*** Block opens ***

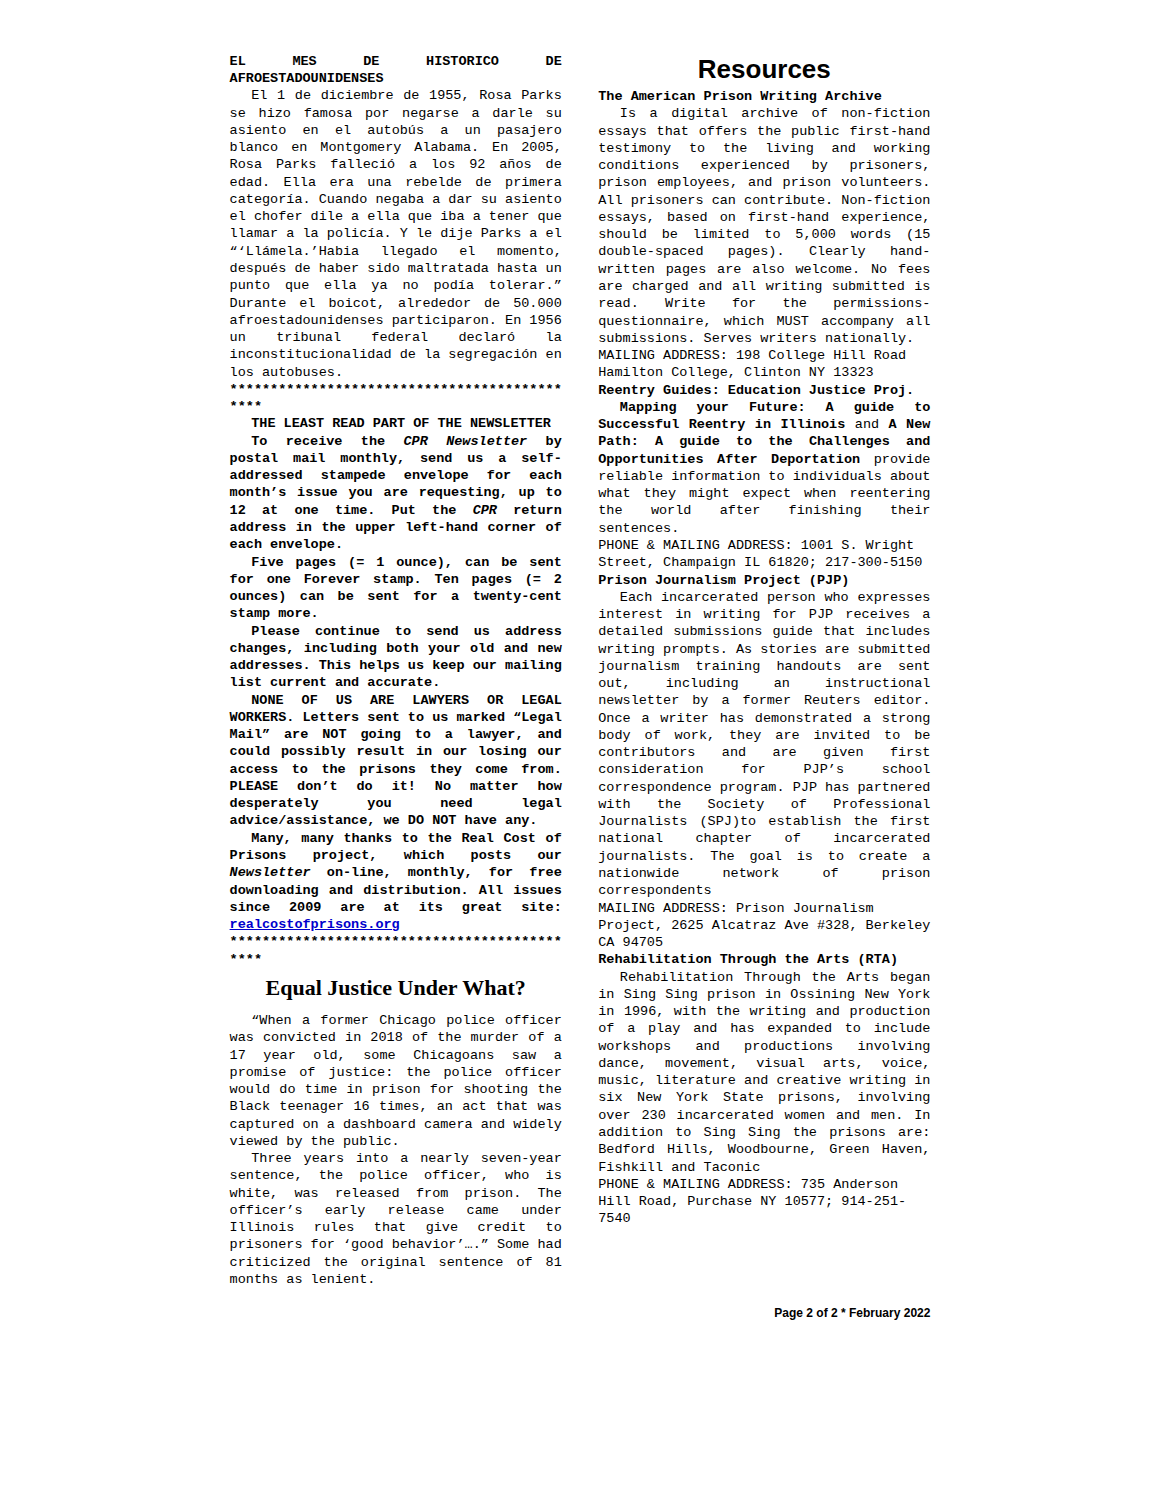EL MES DE HISTORICO DE AFROESTADOUNIDENSES
El 1 de diciembre de 1955, Rosa Parks se hizo famosa por negarse a darle su asiento en el autobús a un pasajero blanco en Montgomery Alabama. En 2005, Rosa Parks falleció a los 92 años de edad. Ella era una rebelde de primera categoría. Cuando negaba a dar su asiento el chofer dile a ella que iba a tener que llamar a la policía. Y le dije Parks a el “‘Llámela.’Habia llegado el momento, después de haber sido maltratada hasta un punto que ella ya no podía tolerar.” Durante el boicot, alrededor de 50.000 afroestadounidenses participaron. En 1956 un tribunal federal declaró la inconstitucionalidad de la segregación en los autobuses.
*********************************************
THE LEAST READ PART OF THE NEWSLETTER
To receive the CPR Newsletter by postal mail monthly, send us a self-addressed stampede envelope for each month’s issue you are requesting, up to 12 at one time. Put the CPR return address in the upper left-hand corner of each envelope.
Five pages (= 1 ounce), can be sent for one Forever stamp. Ten pages (= 2 ounces) can be sent for a twenty-cent stamp more.
Please continue to send us address changes, including both your old and new addresses. This helps us keep our mailing list current and accurate.
NONE OF US ARE LAWYERS OR LEGAL WORKERS. Letters sent to us marked “Legal Mail” are NOT going to a lawyer, and could possibly result in our losing our access to the prisons they come from. PLEASE don’t do it! No matter how desperately you need legal advice/assistance, we DO NOT have any.
Many, many thanks to the Real Cost of Prisons project, which posts our Newsletter on-line, monthly, for free downloading and distribution. All issues since 2009 are at its great site: realcostofprisons.org
*********************************************
Equal Justice Under What?
“When a former Chicago police officer was convicted in 2018 of the murder of a 17 year old, some Chicagoans saw a promise of justice: the police officer would do time in prison for shooting the Black teenager 16 times, an act that was captured on a dashboard camera and widely viewed by the public.
Three years into a nearly seven-year sentence, the police officer, who is white, was released from prison. The officer’s early release came under Illinois rules that give credit to prisoners for ‘good behavior’….” Some had criticized the original sentence of 81 months as lenient.
Resources
The American Prison Writing Archive
Is a digital archive of non-fiction essays that offers the public first-hand testimony to the living and working conditions experienced by prisoners, prison employees, and prison volunteers. All prisoners can contribute. Non-fiction essays, based on first-hand experience, should be limited to 5,000 words (15 double-spaced pages). Clearly hand-written pages are also welcome. No fees are charged and all writing submitted is read. Write for the permissions-questionnaire, which MUST accompany all submissions. Serves writers nationally.
MAILING ADDRESS: 198 College Hill Road Hamilton College, Clinton NY 13323
Reentry Guides: Education Justice Proj.
Mapping your Future: A guide to Successful Reentry in Illinois and A New Path: A guide to the Challenges and Opportunities After Deportation provide reliable information to individuals about what they might expect when reentering the world after finishing their sentences.
PHONE & MAILING ADDRESS: 1001 S. Wright Street, Champaign IL 61820; 217-300-5150
Prison Journalism Project (PJP)
Each incarcerated person who expresses interest in writing for PJP receives a detailed submissions guide that includes writing prompts. As stories are submitted journalism training handouts are sent out, including an instructional newsletter by a former Reuters editor. Once a writer has demonstrated a strong body of work, they are invited to be contributors and are given first consideration for PJP’s school correspondence program. PJP has partnered with the Society of Professional Journalists (SPJ)to establish the first national chapter of incarcerated journalists. The goal is to create a nationwide network of prison correspondents
MAILING ADDRESS: Prison Journalism Project, 2625 Alcatraz Ave #328, Berkeley CA 94705
Rehabilitation Through the Arts (RTA)
Rehabilitation Through the Arts began in Sing Sing prison in Ossining New York in 1996, with the writing and production of a play and has expanded to include workshops and productions involving dance, movement, visual arts, voice, music, literature and creative writing in six New York State prisons, involving over 230 incarcerated women and men. In addition to Sing Sing the prisons are: Bedford Hills, Woodbourne, Green Haven, Fishkill and Taconic
PHONE & MAILING ADDRESS: 735 Anderson Hill Road, Purchase NY 10577; 914-251-7540
Page 2 of 2 * February 2022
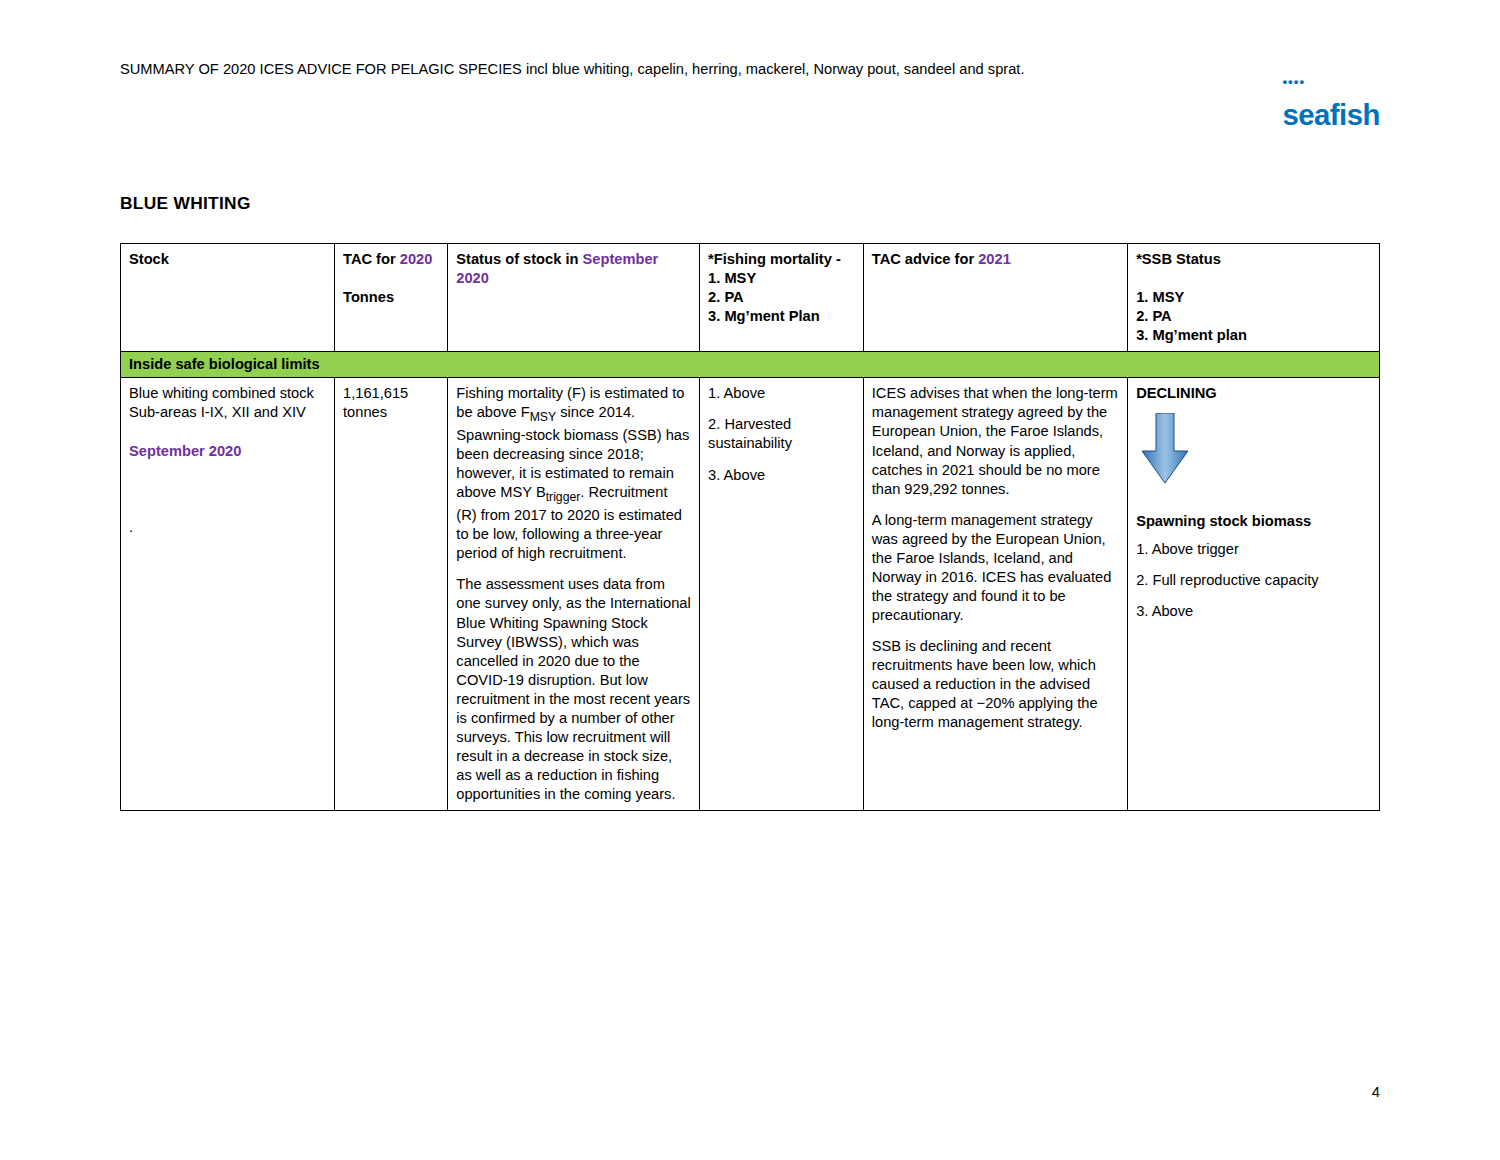SUMMARY OF 2020 ICES ADVICE FOR PELAGIC SPECIES incl blue whiting, capelin, herring, mackerel, Norway pout, sandeel and sprat.
••••
seafish
BLUE WHITING
| Stock | TAC for 2020 Tonnes | Status of stock in September 2020 | *Fishing mortality - 1. MSY 2. PA 3. Mg’ment Plan | TAC advice for 2021 | *SSB Status 1. MSY 2. PA 3. Mg’ment plan |
| --- | --- | --- | --- | --- | --- |
| Inside safe biological limits |
| Blue whiting combined stock Sub-areas I-IX, XII and XIV September 2020 . | 1,161,615 tonnes | Fishing mortality (F) is estimated to be above F MSY since 2014. Spawning-stock biomass (SSB) has been decreasing since 2018; however, it is estimated to remain above MSY B trigger . Recruitment (R) from 2017 to 2020 is estimated to be low, following a three-year period of high recruitment. The assessment uses data from one survey only, as the International Blue Whiting Spawning Stock Survey (IBWSS), which was cancelled in 2020 due to the COVID-19 disruption. But low recruitment in the most recent years is confirmed by a number of other surveys. This low recruitment will result in a decrease in stock size, as well as a reduction in fishing opportunities in the coming years. | 1. Above 2. Harvested sustainability 3. Above | ICES advises that when the long-term management strategy agreed by the European Union, the Faroe Islands, Iceland, and Norway is applied, catches in 2021 should be no more than 929,292 tonnes. A long-term management strategy was agreed by the European Union, the Faroe Islands, Iceland, and Norway in 2016. ICES has evaluated the strategy and found it to be precautionary. SSB is declining and recent recruitments have been low, which caused a reduction in the advised TAC, capped at −20% applying the long-term management strategy. | DECLINING Spawning stock biomass 1. Above trigger 2. Full reproductive capacity 3. Above |
4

*** Block closes ***

YOUR GOAL >> Scan the lines above for the word "PHONE" and copy every one where it occurs.

PROBLEM SOLUTION >>
PHONE & MAILING ADDRESS: 1001 S. Wright Street, Champaign IL 61820; 217-300-5150
PHONE & MAILING ADDRESS: 735 Anderson Hill Road, Purchase NY 10577; 914-251-7540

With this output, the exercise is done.